5. Construct a translucent screen.

Cut a piece of cardboard or thick paper to fit the inside of the box or the wall opposite the aperture. Attach tracing paper or thin fabric to this surface using tape or glue. This viewing screen will project the image.

6. Position the camera obscura.

Place the box or position yourself in the darkened room in such a way that the aperture is facing a directly lighted focal point, either a scene or object outside. The light passing through the small hole will result in an inverted image projected onto the viewing screen.

7. Experiment and refine.

Adjust the distance between the aperture and the viewing screen to achieve a clear and focused image. You can also try adding a lens or a magnifying glass in front of the aperture to enhance the image quality of your camera obscura box.

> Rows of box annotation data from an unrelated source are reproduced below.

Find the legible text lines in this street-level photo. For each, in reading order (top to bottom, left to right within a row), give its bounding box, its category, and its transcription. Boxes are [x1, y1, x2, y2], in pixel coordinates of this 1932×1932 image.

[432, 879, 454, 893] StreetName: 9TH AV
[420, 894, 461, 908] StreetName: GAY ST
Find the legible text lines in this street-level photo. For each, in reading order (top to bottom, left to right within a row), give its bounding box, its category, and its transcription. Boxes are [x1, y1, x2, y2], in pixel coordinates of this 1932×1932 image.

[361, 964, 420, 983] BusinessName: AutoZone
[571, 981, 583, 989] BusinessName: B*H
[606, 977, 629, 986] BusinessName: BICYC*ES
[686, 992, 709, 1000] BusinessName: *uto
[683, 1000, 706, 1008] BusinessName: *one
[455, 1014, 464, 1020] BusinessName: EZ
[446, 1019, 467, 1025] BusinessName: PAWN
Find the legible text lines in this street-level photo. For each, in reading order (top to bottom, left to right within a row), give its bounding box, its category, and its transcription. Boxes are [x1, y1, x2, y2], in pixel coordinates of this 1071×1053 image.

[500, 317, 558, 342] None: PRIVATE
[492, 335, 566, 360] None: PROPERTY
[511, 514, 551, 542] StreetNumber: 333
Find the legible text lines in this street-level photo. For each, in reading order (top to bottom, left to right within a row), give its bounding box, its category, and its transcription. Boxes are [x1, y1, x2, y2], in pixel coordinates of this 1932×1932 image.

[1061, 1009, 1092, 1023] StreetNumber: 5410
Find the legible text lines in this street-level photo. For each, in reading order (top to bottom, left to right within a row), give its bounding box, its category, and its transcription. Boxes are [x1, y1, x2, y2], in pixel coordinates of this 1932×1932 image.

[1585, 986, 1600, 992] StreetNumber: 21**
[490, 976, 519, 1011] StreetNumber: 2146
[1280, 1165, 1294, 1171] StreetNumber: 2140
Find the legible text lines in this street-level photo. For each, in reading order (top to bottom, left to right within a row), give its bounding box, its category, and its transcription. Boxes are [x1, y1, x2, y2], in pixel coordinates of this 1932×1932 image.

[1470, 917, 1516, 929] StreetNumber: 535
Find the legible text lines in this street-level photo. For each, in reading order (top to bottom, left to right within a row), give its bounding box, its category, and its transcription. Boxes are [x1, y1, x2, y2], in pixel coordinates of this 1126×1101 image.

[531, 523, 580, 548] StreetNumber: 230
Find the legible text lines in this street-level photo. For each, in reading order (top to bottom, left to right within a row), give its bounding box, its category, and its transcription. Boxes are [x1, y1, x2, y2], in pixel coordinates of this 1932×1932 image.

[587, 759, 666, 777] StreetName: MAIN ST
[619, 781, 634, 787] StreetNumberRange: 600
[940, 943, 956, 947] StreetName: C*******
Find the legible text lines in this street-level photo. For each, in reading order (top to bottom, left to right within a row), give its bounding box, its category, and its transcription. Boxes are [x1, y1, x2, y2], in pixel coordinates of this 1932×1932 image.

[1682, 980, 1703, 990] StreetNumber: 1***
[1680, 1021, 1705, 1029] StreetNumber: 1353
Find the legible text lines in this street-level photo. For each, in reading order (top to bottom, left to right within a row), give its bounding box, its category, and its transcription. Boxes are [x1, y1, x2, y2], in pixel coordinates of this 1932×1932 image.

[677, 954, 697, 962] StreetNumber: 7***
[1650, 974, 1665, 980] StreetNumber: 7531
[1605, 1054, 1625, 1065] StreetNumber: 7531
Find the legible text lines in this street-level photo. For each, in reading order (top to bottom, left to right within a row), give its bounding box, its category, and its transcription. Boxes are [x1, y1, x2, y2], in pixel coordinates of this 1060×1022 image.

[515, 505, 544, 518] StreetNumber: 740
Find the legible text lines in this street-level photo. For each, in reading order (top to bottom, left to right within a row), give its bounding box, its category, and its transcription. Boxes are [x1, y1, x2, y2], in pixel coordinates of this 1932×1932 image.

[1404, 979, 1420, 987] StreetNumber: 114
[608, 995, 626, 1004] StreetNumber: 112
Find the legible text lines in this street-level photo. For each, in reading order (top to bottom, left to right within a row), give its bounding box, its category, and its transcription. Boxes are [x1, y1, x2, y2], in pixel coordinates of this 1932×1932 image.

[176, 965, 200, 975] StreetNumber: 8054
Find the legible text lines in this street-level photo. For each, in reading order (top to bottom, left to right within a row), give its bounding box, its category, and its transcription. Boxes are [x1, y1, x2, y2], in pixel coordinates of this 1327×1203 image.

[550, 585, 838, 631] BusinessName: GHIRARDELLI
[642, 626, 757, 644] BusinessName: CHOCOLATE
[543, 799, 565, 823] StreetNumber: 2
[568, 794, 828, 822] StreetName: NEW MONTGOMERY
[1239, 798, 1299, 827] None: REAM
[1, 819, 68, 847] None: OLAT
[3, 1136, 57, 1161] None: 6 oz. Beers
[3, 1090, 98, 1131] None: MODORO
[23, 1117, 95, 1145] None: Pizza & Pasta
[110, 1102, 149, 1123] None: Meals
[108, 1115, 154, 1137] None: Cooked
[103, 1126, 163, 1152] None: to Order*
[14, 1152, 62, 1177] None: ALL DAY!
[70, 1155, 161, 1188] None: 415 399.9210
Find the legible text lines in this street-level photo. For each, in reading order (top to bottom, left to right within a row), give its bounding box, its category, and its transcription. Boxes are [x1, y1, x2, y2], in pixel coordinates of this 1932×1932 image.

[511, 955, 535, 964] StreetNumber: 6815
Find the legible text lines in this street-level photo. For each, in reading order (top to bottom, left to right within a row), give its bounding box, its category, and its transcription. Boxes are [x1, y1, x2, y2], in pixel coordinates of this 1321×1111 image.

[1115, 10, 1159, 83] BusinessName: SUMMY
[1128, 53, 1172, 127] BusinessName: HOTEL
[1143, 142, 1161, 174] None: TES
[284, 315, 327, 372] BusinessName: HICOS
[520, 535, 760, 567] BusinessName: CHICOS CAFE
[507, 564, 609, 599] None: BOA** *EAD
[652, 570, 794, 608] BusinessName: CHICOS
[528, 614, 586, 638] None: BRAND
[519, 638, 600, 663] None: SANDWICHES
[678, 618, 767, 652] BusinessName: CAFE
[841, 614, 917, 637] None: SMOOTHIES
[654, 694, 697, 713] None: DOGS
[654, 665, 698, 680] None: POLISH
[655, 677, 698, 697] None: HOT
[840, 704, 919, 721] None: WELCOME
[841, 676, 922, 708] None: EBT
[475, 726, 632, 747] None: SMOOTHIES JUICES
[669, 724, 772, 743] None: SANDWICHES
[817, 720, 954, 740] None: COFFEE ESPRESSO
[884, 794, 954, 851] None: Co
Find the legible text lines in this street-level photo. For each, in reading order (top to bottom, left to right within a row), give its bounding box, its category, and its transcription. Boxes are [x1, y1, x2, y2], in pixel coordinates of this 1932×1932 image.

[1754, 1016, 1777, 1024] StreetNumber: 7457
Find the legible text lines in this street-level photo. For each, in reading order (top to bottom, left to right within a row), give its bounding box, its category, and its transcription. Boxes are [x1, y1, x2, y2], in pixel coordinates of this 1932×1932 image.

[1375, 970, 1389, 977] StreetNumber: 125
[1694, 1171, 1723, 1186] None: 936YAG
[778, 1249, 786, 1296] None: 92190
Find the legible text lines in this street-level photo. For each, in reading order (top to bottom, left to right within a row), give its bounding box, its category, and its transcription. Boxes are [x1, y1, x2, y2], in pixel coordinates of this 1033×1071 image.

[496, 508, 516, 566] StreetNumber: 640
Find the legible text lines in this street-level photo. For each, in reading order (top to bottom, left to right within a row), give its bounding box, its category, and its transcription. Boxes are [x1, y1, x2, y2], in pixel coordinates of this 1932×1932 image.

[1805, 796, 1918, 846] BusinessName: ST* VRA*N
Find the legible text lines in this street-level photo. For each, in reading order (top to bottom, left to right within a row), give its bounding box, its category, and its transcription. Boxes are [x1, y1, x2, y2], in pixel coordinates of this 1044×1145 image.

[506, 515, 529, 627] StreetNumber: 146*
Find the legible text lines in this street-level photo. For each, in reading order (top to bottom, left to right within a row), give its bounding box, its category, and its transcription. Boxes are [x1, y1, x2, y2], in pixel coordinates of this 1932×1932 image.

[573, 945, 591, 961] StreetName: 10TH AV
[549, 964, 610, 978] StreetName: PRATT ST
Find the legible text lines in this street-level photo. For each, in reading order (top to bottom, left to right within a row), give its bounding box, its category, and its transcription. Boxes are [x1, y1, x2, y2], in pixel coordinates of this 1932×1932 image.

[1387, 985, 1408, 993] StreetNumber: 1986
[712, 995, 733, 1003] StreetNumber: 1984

This article was updated in conjunction with AI technology, then fact-checked and edited by a HowStuffWorks editor.


Pinhole Camera FAQs

What is a pinhole camera?
A pinhole camera is the simplest camera possible. It consists of a light-proof box, some sort of film and a pinhole. When light goes through the pinhole, it creates an inverted image at the back of the box.
What is the purpose of using a pinhole camera?
A pinhole camera is a simple camera used by photographers. Apart from artistic reasons, it is also used in solargraphy to observe the sun’s movement in the sky and in viewing eclipses.
What is the pinhole effect?
The concept of creating a pinhole is to block out the undesired rays when light passes through it. This creates a clear image of the object being viewed.
What is another name for a pinhole camera?
Pinhole cameras are also called camera obscura.
What is the main disadvantage of a pinhole camera?
The main disadvantage is it is extremely slow and requires a very high f/number and long exposures. That means you have to hold the camera very still.